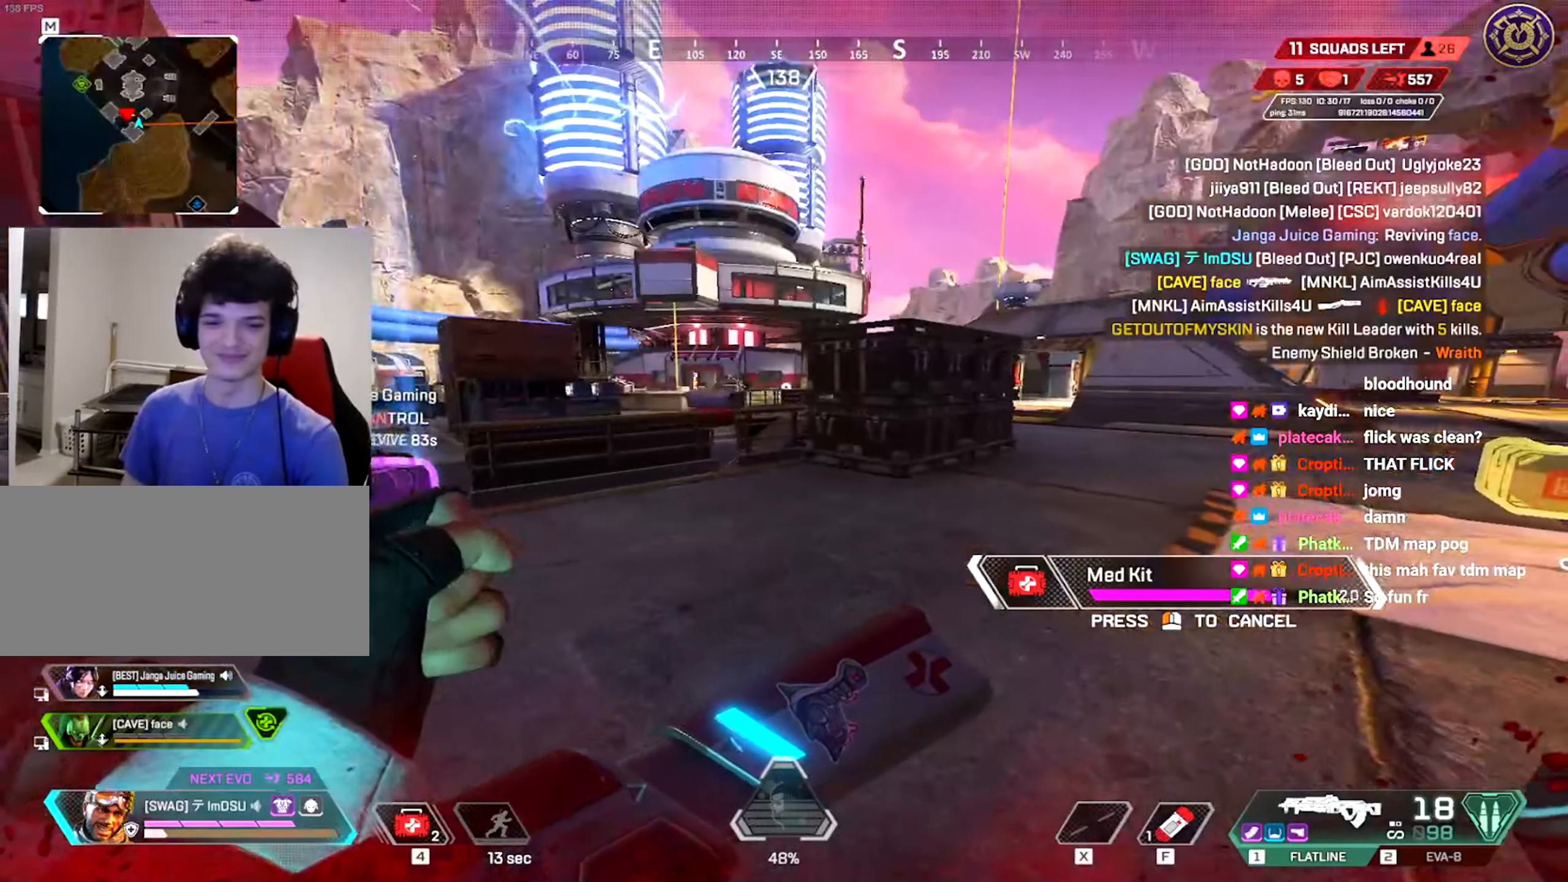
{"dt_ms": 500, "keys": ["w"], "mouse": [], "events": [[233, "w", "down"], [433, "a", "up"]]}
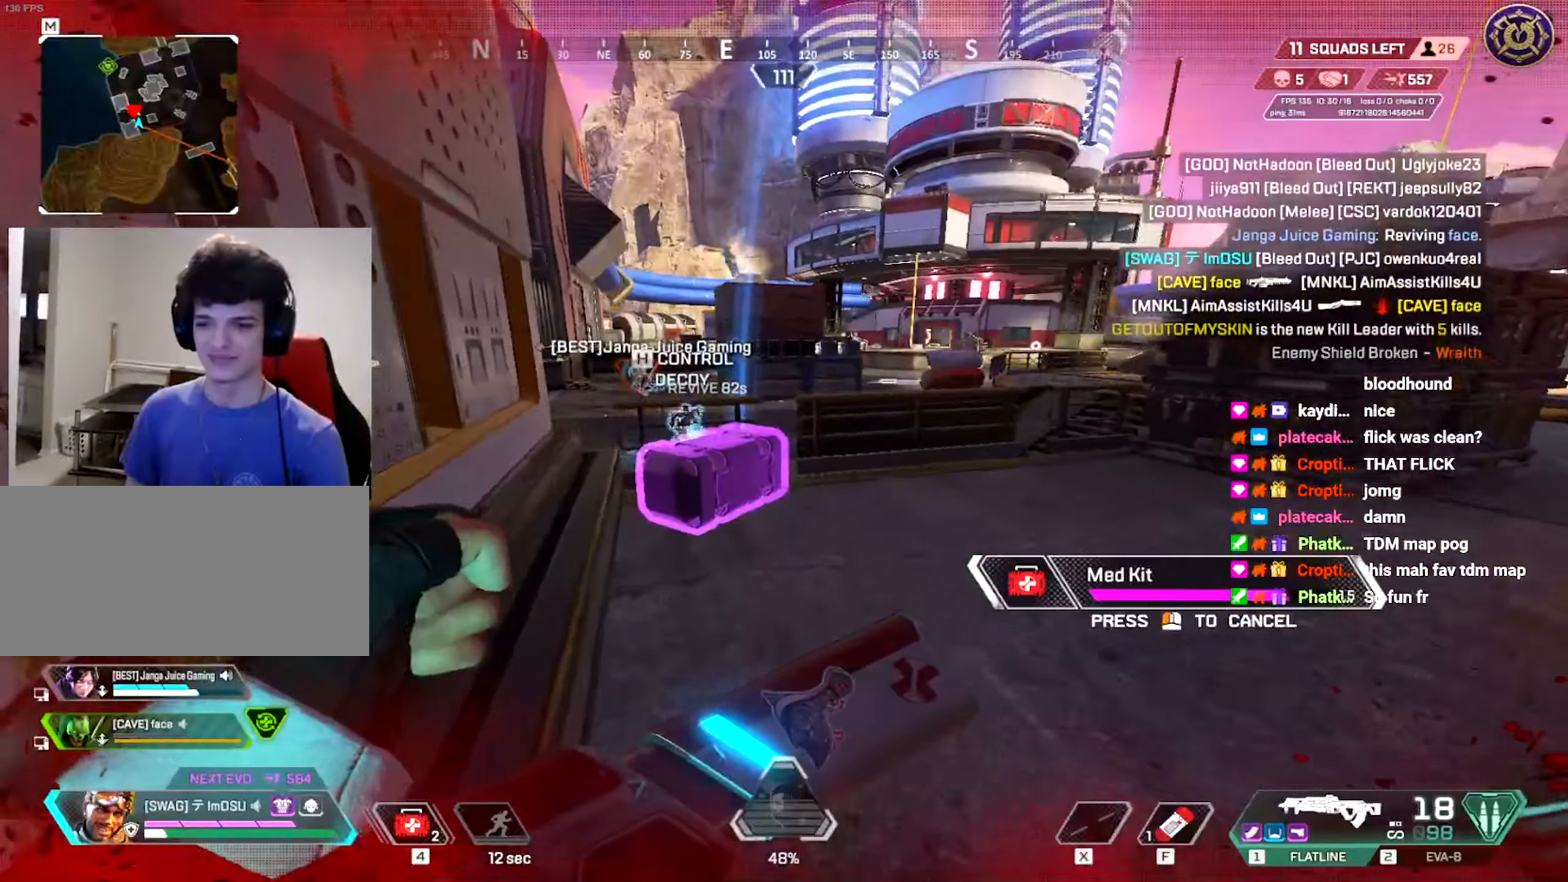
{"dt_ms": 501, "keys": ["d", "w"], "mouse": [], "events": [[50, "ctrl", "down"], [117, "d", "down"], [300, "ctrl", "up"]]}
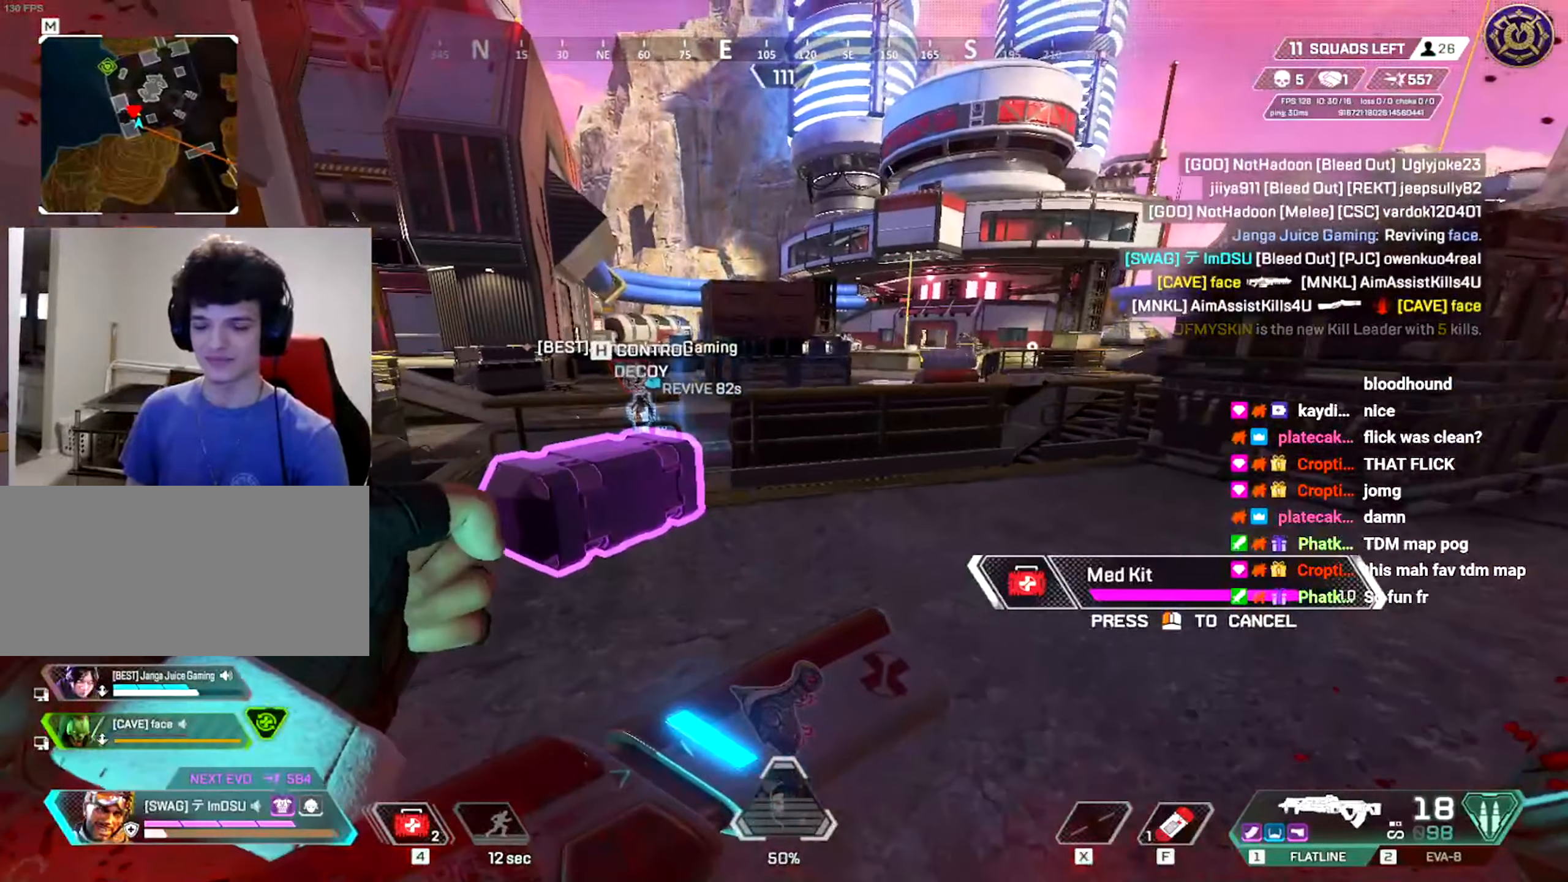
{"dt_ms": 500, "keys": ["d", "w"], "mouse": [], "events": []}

TASK GOAL: Show each line of the material that includes the string "down" by copying it.

WRITTEN RESPONSE:
{"dt_ms": 500, "keys": ["w"], "mouse": [], "events": [[233, "w", "down"], [433, "a", "up"]]}
{"dt_ms": 501, "keys": ["d", "w"], "mouse": [], "events": [[50, "ctrl", "down"], [117, "d", "down"], [300, "ctrl", "up"]]}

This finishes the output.